Fonte no Jardim Casa cabanelas - Bustelo - Penafiel - foto www.monumentos.pt

A fonte armoriada que se encontra no terreiro fronteiro à Casa de Cabanelas é uma construção setecentista, certamente integrada no conjunto de obras de ampliação do edifício habitacional iniciadas em 1690 e apenas concluídas em 1771.

A fonte barroca apresenta espaldar definido por pilastras laterais encimadas por vasos, e unidas por aletas que formam um frontão triangular, interrompido. Ao centro, entre volutas e outros enrolamentos que preenchem a totalidade do pano murário, observa-se um escudo esquartelado: no primeiro, Pereira; no segundo Sotomaior; no terceiro Silva; e no quarto Meneses. Tem elmo de perfil e timbre dos Pereiras. A bica, em forma de carranca, jorra água para um tanque formado por uma pedra escavada.
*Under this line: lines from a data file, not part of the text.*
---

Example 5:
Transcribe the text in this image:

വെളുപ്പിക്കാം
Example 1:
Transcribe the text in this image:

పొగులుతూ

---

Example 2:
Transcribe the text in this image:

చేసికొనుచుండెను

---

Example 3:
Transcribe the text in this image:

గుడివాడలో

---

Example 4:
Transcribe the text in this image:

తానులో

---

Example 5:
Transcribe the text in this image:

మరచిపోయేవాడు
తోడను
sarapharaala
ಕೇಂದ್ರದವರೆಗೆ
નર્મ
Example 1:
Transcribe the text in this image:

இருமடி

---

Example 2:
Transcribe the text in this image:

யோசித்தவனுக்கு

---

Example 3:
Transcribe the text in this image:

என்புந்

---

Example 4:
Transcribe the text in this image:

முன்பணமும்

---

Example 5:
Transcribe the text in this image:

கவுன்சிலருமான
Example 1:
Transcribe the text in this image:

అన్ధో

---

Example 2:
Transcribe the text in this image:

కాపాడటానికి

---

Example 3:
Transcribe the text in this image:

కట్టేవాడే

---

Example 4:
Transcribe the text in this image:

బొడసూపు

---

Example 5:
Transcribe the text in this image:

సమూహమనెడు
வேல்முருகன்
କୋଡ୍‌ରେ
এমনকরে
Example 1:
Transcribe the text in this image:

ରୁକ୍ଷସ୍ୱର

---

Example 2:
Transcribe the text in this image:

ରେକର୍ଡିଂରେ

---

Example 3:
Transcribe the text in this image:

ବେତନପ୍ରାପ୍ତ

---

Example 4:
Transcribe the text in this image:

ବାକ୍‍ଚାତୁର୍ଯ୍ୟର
Sobre a casa são relativamente escassas as informações disponíveis. A data de 1690, que tem vindo a ser entendida como o início das obras de ampliação de um imóvel já aí existente, encontrava-se numa janela de pedra que ligava a casa à capela. A janela encontra-se, hoje, no Museu Arqueológico de Penafiel, depois de ter sido substituída por uma porta, em meados do século XX. Não se conhece também o nome do proprietário que patrocinou estas obras, apenas se identificando D. Teresa Maria da Silva e Magalhães, como Senhora da Casa, cerca de 1700. Já em 1771, ano que surge no peitoril de uma outra janela, estava à frente dos destinos da propriedade Bento Rodrigo Pereira Sotomaior e Meneses, casado com Clara Rosa Benedita de Barbosa.

Terá sido o seu pai, António Afonso de Meneses Pereira de Sotomaior que casou em 1732 com a herdeira da Casa de Cabanelas, Clidónia Rosa de Magalhães da Silva, o responsável pela edificação da fonte, tal como parecem indicar as armas observadas no escudo. No mesmo sentido concorre a própria configuração da fonte, naturalmente atribuída à primeira metade do século XVIII.
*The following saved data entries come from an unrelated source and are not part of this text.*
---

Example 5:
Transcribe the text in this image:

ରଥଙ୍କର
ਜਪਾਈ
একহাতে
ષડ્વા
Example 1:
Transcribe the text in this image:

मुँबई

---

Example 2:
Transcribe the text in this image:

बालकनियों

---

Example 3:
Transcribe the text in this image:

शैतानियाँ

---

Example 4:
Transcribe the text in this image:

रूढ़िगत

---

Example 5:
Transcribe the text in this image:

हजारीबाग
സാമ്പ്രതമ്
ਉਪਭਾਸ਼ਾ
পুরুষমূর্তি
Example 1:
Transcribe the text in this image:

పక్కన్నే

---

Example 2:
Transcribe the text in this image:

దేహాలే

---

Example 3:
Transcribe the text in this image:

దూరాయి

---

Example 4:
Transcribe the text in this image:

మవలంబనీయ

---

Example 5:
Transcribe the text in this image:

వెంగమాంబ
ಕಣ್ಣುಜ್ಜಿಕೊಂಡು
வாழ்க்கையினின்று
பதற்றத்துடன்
Resta referir que a casa, de planta rectangular, desenvolve-se horizontalmente, apresentando uma longa fachada. A capela, numa das extremidades, é uma construção de meados do século XX, época em que antiga foi demolida para dar lugar ao templo que hoje conhecemos, numa localização diferente da original. O frontispício do conjunto habitacional caracteriza-se por uma enorme depuração, com janelas ao nível do andar nobre e portas de verga recta no piso térreo. Ao centro, e emprestando algum dinamismo ao alçado, uma escadaria de lanço único permite o acesso à porta principal, no andar nobre. Sobre a cornija, ergue-se um outro piso, possivelmente acrescentado numa época posterior, que desenha um frontão triangular sobre a entrada. Entre a casa e a capela, ergue-se um corpo com varanda protegida por balaustrada. Na fachada Oeste encontra-se uma torre ameada, vestígio de construções mais antigas, e outras dependências de cariz utilitário.